Significa buena muerte, Eu, que puede traducirse como “bien”, y Tanathos, que es
equivalente a “muerte”.
Acción que acelera la muerte de un paciente desahuciado con la intención de evitar
sufrimientos, el concepto está asociado a la muerte sin sufrimiento físico.
Se encuentra dos clases que son:
Eutanasia directa: Adelantar la hora de la muerte en
caso de una enfermedad incurable. Esta a su vez posee dos formas:
Activa: Consiste en provocar la muerte de
modo directo. Puede recurrirse a fármacos que en sobredosis generan efectos
mortíferos.
Pasiva: Se omite o se suspende el
tratamiento de un proceso nosológico determinado (por ejemplo una
bronconeumonía), o la alimentación por cualquier vía, con lo cual se precipita
el término de la vida. Es una muerte por omisión.
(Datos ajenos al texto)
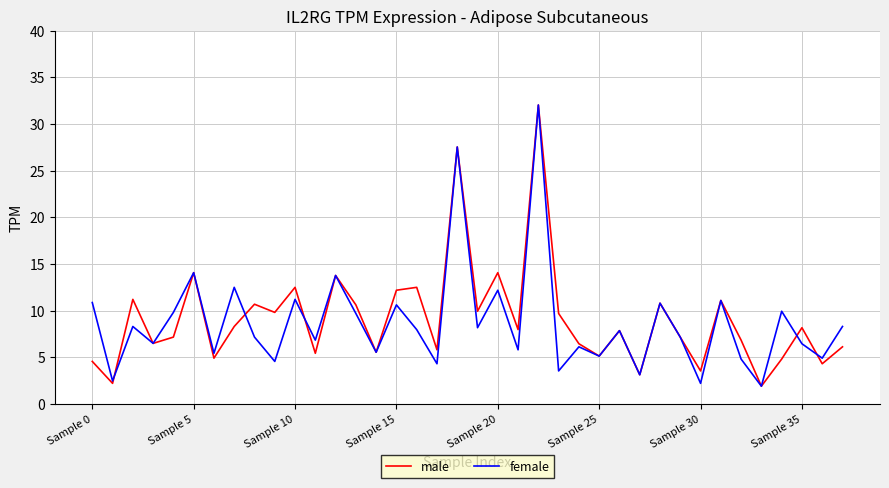

Rank the series by their average value, from highest to lowest.

male, female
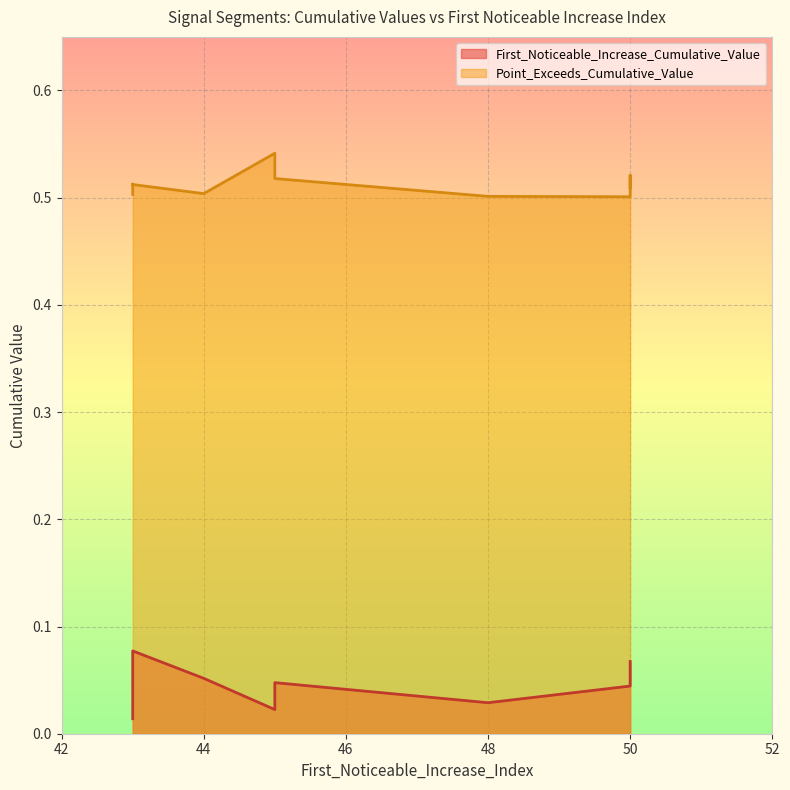

Count the Point_Exceeds_Cumulative_Value values in the range 0 to 1.

10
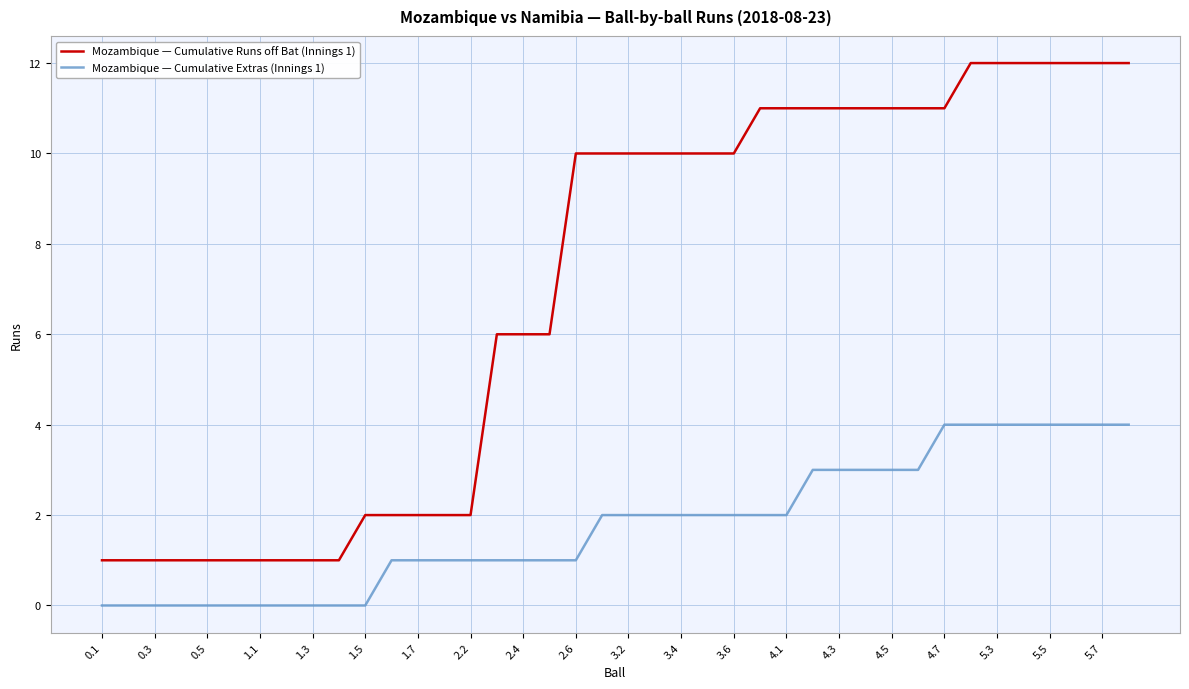

Which series has the largest total across all categories?

Mozambique — Cumulative Runs off Bat (Innings 1)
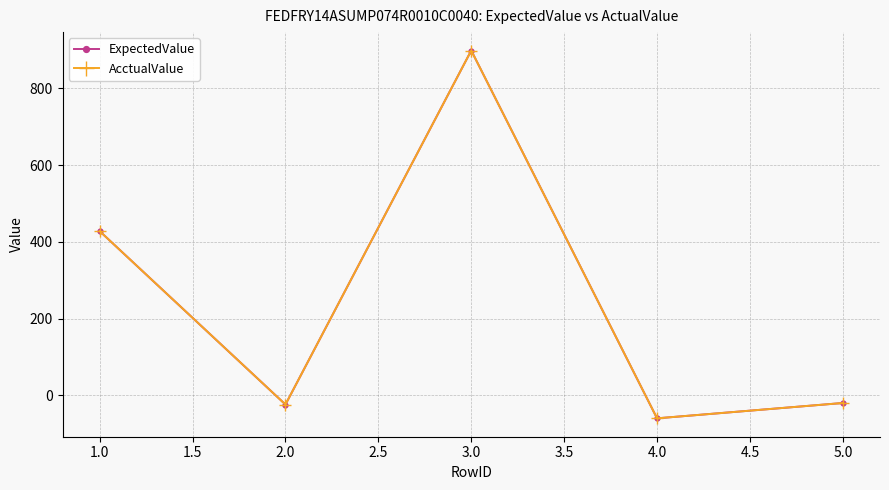

True or false: ExpectedValue and AcctualValue cross at least once.

False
De acuerdo con Víctor Pérez Varela, «la eutanasia
pasiva puede revestir dos formas: la abstención terapéutica y la suspensión
terapéutica. En el primer caso no se inicia el tratamiento y en el segundo se
suspende el ya iniciado ya que se considera que más que prolongar el vivir,
prolonga el morir».
Debe resaltarse que en este tipo de eutanasia no se abandona en ningún momento
al enfermo.
Eutanasia indirecta: Es la que se
verifica cuando se efectúan, con intención terapéutica, procedimientos que
pueden producir la muerte como efecto secundario. Por ejemplo, la
administración de analgésicos narcóticos para calmar los dolores. Los mismos,
como efecto indirecto y no buscado, provocan disminución del estado de
conciencia y posible abreviación del período de sobrevida. Aquí la intención,
sin duda, no es acortar la vida sino aliviar el sufrimiento, y lo otro es una
consecuencia previsible pero no perseguida. Entra así en lo que desde Tomás de Aquino se llama un problema de doble efecto.